Les signes rhinologiques sont prédominés par
la rhinorrhée postérieure chronique évoluant
dans un contexte d’apyrexie.
Les complications peuvent inaugurer le tableau clinique et
sont d’ordre neurologique ou ophtalmologique essentiellement
dans les formes invasives fulminantes ou pseudo tumorales.
L’examen ORL ne permet à lui seul de suspecter
l’existence d’une sphénoïdite d’où
l’intérêt des explorations radiologiques.
Les clichés standards des sinus de la face sont inadaptés
au diagnostic de sphénoïdite, le pourcentage de
faux négatifs est estimé à plus de 55%
(7).
Actuellement l’examen de choix est la TDM des sinus
en coupes axiales et coronales de 3mm d’épaisseur
jointives en filtre dur. Elle permet d’établir
le diagnostic en montrant un comblement hyperdense plus ou
moins hétérogène de la cavité
sinusienne qui peut être total avec des calcifications
au centre et un épaississement des parois traduisant
la chronicité des lésions. Des remaniements
osseux localisés ou rarement des lyses osseuses peuvent
être observées. Cet aspect scannographique peut
prêter à confusion avec un processus tumoral
intrasinusien surtout dans les formes invasives, cependant
la présence d’une calcification au sein d’une
image nodulaire est caractéristique des sinusites mycotiques
(2, 4).
L’IRM trouve son intérêt essentiellement
dans l’évaluation des complications. Néanmoins,
l’association scanner-IRM aura plus d’apport pour
différencier les phénomènes inflammatoires
d’une extension tumorale.
La confirmation du diagnostic d’une mycose fongique
sinusienne repose sur l’examen anatomopathologique des
pièces opératoires ou des fragments biopsiques.

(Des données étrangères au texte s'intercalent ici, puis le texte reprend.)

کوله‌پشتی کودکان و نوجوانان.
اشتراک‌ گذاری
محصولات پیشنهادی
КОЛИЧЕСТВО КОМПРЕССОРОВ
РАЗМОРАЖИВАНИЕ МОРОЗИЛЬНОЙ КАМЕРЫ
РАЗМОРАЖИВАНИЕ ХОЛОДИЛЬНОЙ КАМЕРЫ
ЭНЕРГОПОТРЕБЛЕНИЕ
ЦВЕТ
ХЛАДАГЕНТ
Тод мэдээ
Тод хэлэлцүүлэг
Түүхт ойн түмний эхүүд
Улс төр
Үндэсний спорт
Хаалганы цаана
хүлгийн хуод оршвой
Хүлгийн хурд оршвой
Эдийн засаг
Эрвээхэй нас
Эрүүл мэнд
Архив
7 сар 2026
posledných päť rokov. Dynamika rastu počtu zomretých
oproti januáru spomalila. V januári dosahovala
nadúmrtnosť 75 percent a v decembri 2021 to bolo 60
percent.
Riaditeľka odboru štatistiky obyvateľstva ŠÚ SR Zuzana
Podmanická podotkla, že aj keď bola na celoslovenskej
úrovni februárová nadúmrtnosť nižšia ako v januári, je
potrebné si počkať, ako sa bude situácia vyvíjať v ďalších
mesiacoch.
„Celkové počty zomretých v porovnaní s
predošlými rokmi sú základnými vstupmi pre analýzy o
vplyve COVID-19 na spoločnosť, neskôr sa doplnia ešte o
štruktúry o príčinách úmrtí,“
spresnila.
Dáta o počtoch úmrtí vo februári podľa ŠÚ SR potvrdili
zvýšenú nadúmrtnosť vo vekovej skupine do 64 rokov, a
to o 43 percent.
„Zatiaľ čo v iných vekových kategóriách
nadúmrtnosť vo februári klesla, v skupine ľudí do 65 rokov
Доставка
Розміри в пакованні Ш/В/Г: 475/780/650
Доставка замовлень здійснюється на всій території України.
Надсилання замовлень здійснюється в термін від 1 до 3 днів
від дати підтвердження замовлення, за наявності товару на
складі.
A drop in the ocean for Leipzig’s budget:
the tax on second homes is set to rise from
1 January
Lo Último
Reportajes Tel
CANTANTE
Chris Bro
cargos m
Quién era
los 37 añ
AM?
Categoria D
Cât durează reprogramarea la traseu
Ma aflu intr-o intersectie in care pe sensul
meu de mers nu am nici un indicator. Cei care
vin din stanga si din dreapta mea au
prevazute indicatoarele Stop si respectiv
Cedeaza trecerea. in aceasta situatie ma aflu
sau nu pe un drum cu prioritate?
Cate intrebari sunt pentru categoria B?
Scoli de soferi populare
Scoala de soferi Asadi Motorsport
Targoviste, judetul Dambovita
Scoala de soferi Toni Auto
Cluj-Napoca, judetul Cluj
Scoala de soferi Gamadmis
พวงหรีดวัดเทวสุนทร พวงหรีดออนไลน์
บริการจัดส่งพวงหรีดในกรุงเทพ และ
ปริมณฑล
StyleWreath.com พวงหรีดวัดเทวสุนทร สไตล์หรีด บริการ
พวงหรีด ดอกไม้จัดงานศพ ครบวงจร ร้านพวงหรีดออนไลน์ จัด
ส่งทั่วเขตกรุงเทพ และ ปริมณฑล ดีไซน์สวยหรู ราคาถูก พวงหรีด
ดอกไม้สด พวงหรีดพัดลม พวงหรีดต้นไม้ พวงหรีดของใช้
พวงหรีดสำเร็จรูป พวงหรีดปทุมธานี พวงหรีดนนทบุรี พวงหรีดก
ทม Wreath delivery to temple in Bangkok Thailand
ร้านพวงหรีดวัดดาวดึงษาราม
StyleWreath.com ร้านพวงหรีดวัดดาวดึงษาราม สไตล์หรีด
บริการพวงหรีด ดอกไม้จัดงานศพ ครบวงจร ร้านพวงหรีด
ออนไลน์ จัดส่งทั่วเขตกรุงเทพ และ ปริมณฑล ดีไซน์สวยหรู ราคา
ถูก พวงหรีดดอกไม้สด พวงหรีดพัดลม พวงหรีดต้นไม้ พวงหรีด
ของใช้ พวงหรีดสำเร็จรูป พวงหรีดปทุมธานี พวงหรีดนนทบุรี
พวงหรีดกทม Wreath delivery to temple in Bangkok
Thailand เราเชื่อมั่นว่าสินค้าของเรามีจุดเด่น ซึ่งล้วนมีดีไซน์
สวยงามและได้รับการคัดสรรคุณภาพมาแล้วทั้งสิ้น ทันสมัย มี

Le traitement initial doit être médical, il se
base sur de puissants antifongiques (amphotéricine
B, Itraconazole). Cependant un abord chirurgical du sinus
sphénoïdal est souvent de mise 80% (5) par voie
endonasale simple ou transethmoïdale.
Le plus souvent la guérison sans séquelles après
traitement chirurgical correct est de règle 73% (3)
ce qui est le cas de notre 1ère patiente. Les séquelles
sont en particulier de sévères céphalées
ou une atteinte des paires crâniennes 26% (3).
Conclusion
L’aspergillose sphénoïdale isolée
est de diagnostic clinique difficile vu sa rareté et
ses manifestations cliniques tardives et trompeuses. L’intérêt
du scanner est d’orienter le diagnostic devant la présence
de calcifications intra sinusiennes.
BIBLIOGRAPHIE
1- BRADELEY. FM. Allergic fungal rhinosinusitis: current
theories and management strategies. Laryngoscope, 2001,
111.
2- BRAUN. JJ, BOURJAT. P. Imagerie TDM des sinusites caséeuses
fongiques et non fongiques. A propos de 50 observations.
J. Radiol. 2000, 81 : 227-231.
3- BONFILS. P, PAOLI. C, CYMES. M. Sinusites sphénoïdales.
EMC, ORL, 20-430-E-10, 1993.
4- KLOSSEK. JM, PELOQUIN. L, FOURCROY. PJ, FERRIE. JC,
FONTANEL. JP. Aspergillomas of the sphenoïd sinus:
a series of 10 cases treated by endoscopic sinus surgery.
Rhinology 1996 , 34 (3): 179-83.
5- LEW. P, SOUTHWICK. FS, MONTGOMERY. WW, WEBER. AL, BAKER.
AS. Sphenoïd sinusitis. Areview of 30 cases. N Engl
J Med 1983, 309: 1149-1154.
6- RISPAIL. P, JARRY. DT, TOMAS.C, JARRY. DM. Mycoses sinusiennes.
Champignons impliqués: leur position dans la classification,
épidémiologie et pathogénie. Diagnostic
histopathologique et biologique.Cah ORL, Chir Cervico-Fac
1996, 31 (8).
7- WYLLIE. JW, KERN. EB, Djalilian. M. Isolated sphenoïd
sinus lesions. Laryngoscope 1973, 83 : 1252-1265.